Quest’anno, in occasione del World Aids Day, Medici senza frontiere, l’associazione internazionale privata nata per offrire soccorso sanitario alle popolazioni in pericolo e testimoniare delle violazioni dei diritti umani, ha lanciato uno stupendo video per sensibilizzare sulla piaga dell’AIDS in Africa.

Il video virale è stato pensato e realizzato per infondere consapevolezza e stimolare una discussione su questo dirompente e cruento fenomeno e raggiungere in primo luogo un pubblico che va dai 18 ai 30 anni.

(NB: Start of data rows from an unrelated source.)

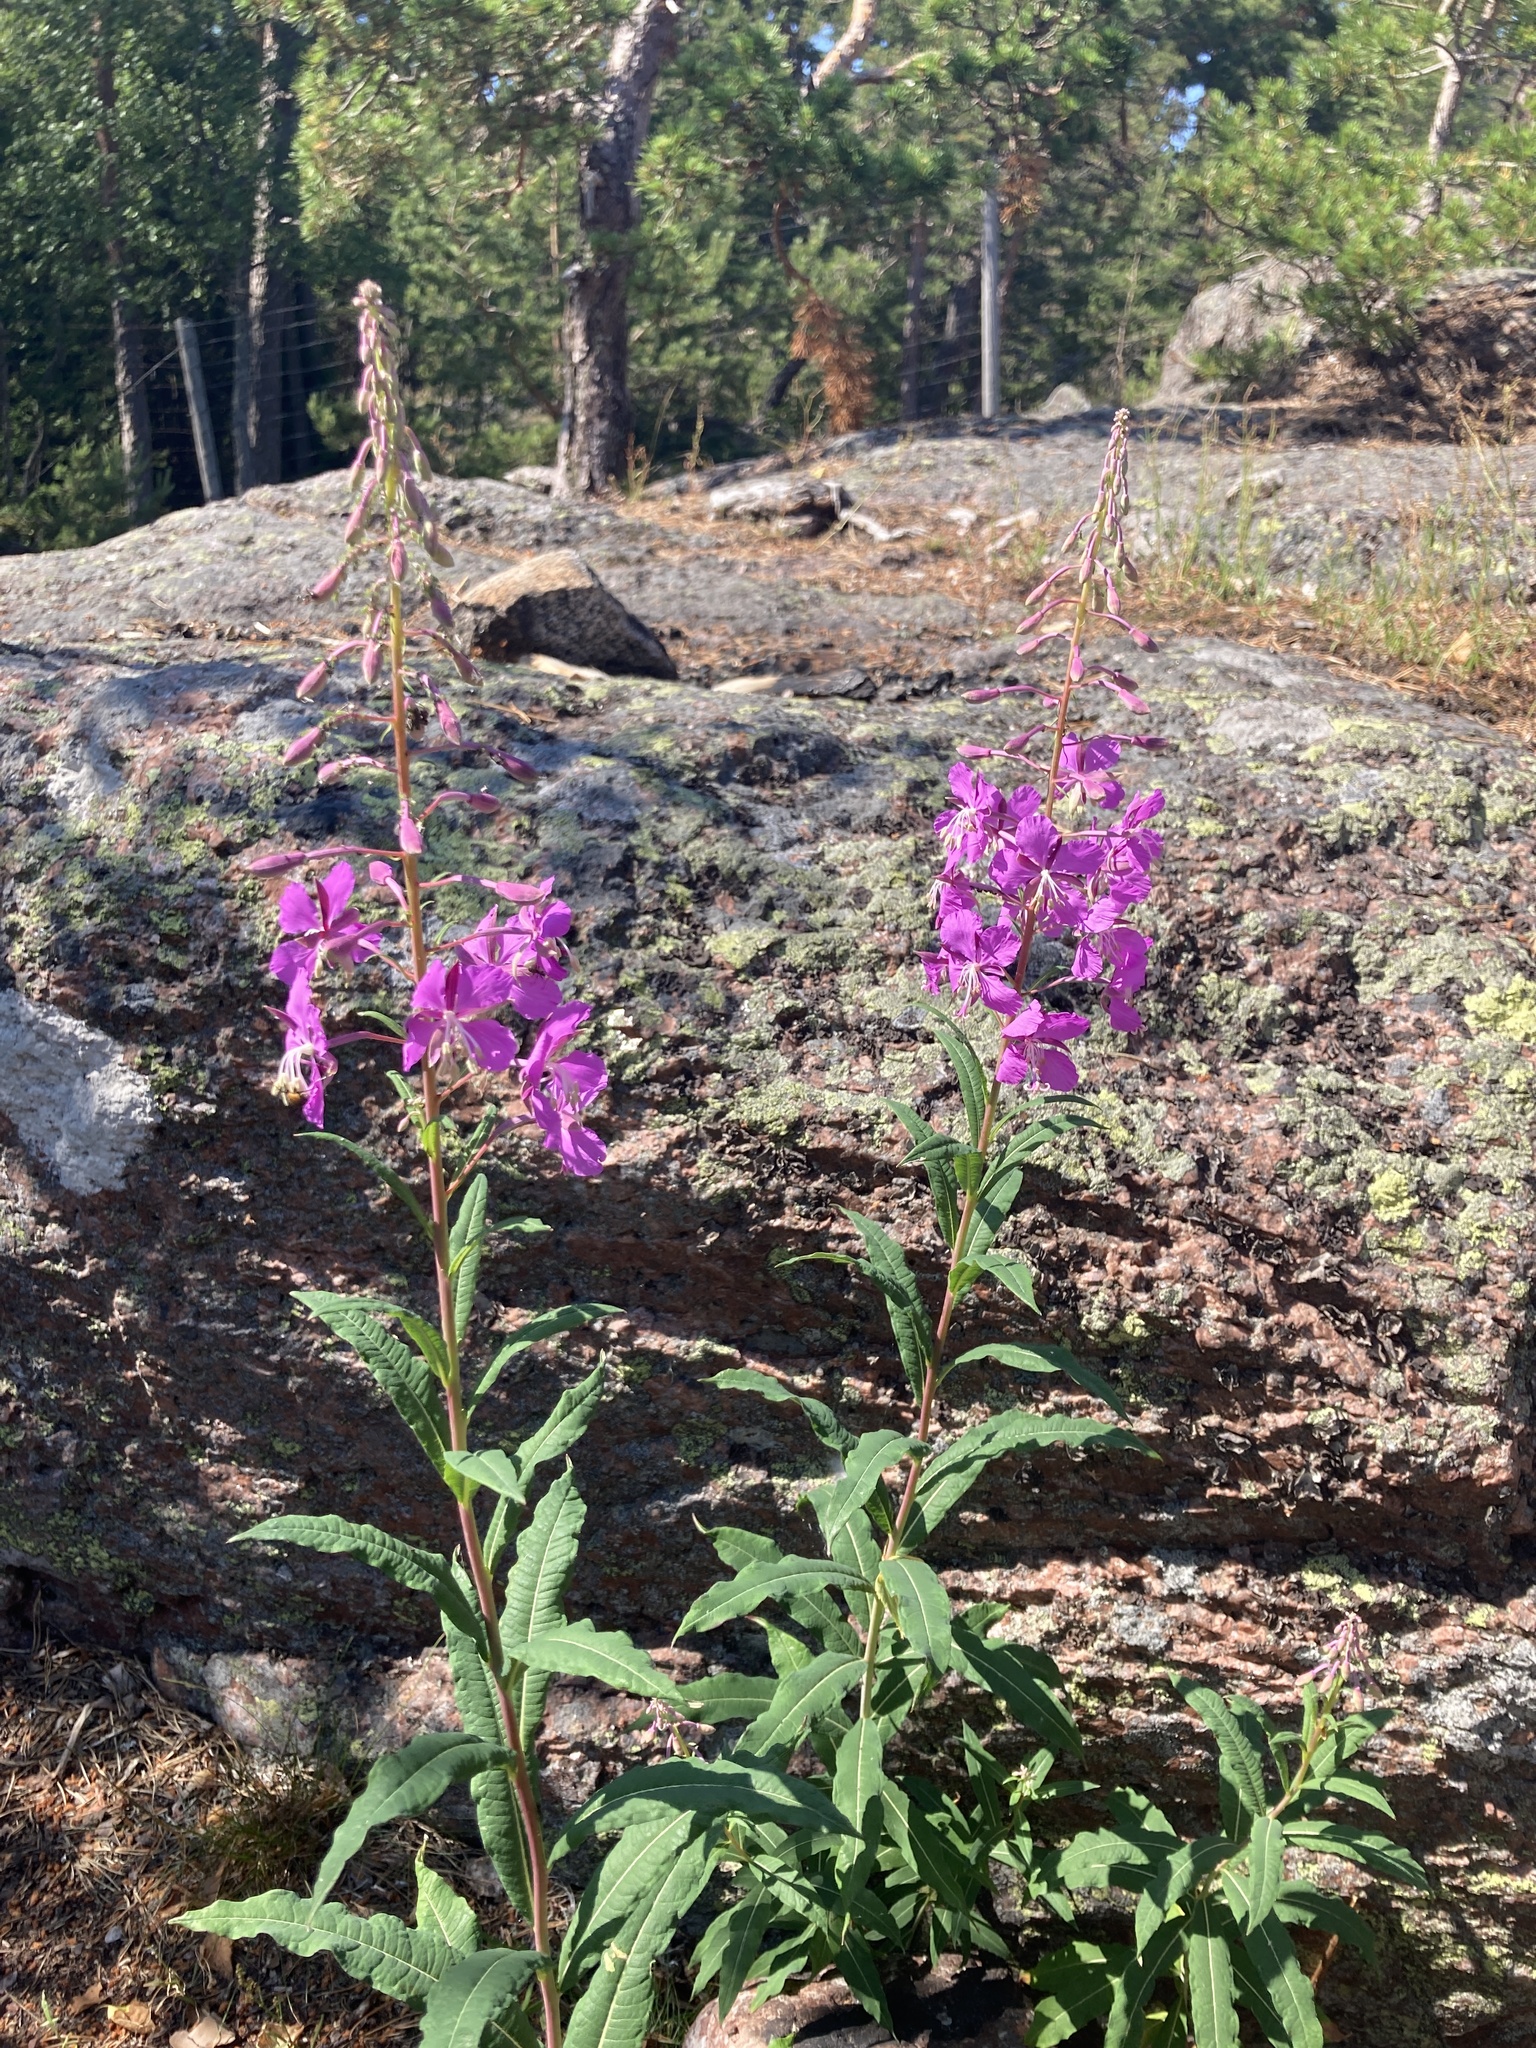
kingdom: Plantae
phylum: Tracheophyta
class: Magnoliopsida
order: Myrtales
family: Onagraceae
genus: Chamaenerion
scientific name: Chamaenerion angustifolium
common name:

Creato dall’agenzia pubblicitaria belga Duval Guillaume, si tratta di un’impattante e sorprendente realizzazione in 3D che focalizza l’attenzione sui devastanti effetti del virus dell’AIDS e sulla sua forza esponenziale di propagazione in aree dove le medicine per la cura non sono disponibili a sufficienza.

Il video non rappresenta le solite immagini reali di bambini che muoiono, madri che piangono ed altri modi patetici per raggiungere la testa delle persone, ma una metafora narrata in maniera chiara ed efficace: l’AIDS è più di un disgrazia, è un mostro che con una forza ed una velocità impressionante sta cancellando un intero Paese…

“Don’t let Aids gain more ground. Everyone must have access to treatment.”

Scaricate il video e speriamo che raggiunga i suoi obiettivi.